I have endeavoured, however, to collect all that could be found in the
most correct and notable writers on the subject; but it is not impossible
that some learned persons may be better acquainted with some facts than
I am.
CHAPTER
I.
HERESIES
OF THE FIRST CENTURY.
1.
Simon Magus. 2. Menander. 3. Cerinthus. 4. Ebion. 5. Saturninus and Basilides.
6. The Nicholites.
1.
-- Simon Magus (1), the first heretic who disturbed
the Church, was born in a part of Samaria called Githon or Gitthis. He
was called Magus, or the Magician, because he made use of spells to deceive
the multitude; and hence he acquired among countrymen the extraordinary
name of “The Great Power” (Acts, viii, 10). “This man is the power of God
which is called great.” Seeing that those on whom the Apostles Peter and
John laid hands received the Holy Ghost, he offered them money to give
to him the power of communicating the Holy Ghost in like manner; and on
that account the detestable crime of selling holy things is called Simony.

### [Exercise directions]
In the passage on first-century heresies, why was Simon called Magus?

### [Supplied information]
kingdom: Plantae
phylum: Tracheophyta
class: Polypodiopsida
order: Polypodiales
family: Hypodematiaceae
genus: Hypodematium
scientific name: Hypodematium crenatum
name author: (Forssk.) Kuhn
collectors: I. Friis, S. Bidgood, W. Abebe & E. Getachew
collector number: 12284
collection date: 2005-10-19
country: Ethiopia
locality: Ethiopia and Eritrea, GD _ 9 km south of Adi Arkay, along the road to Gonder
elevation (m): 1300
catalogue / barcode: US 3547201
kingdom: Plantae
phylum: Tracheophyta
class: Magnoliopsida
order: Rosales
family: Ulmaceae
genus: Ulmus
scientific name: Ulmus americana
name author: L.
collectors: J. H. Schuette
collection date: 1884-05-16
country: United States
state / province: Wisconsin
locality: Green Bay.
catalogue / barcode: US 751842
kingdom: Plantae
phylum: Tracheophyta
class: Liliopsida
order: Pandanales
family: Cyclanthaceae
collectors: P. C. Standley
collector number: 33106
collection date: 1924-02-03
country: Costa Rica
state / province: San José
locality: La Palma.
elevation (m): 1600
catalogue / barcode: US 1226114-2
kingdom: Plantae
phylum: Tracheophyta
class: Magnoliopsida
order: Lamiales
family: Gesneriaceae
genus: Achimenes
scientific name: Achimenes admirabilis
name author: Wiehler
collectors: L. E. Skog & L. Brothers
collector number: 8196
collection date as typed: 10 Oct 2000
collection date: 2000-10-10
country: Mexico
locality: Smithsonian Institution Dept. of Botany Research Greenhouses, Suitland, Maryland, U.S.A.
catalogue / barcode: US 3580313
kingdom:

### [Worked solution]
He used spells to deceive the multitude.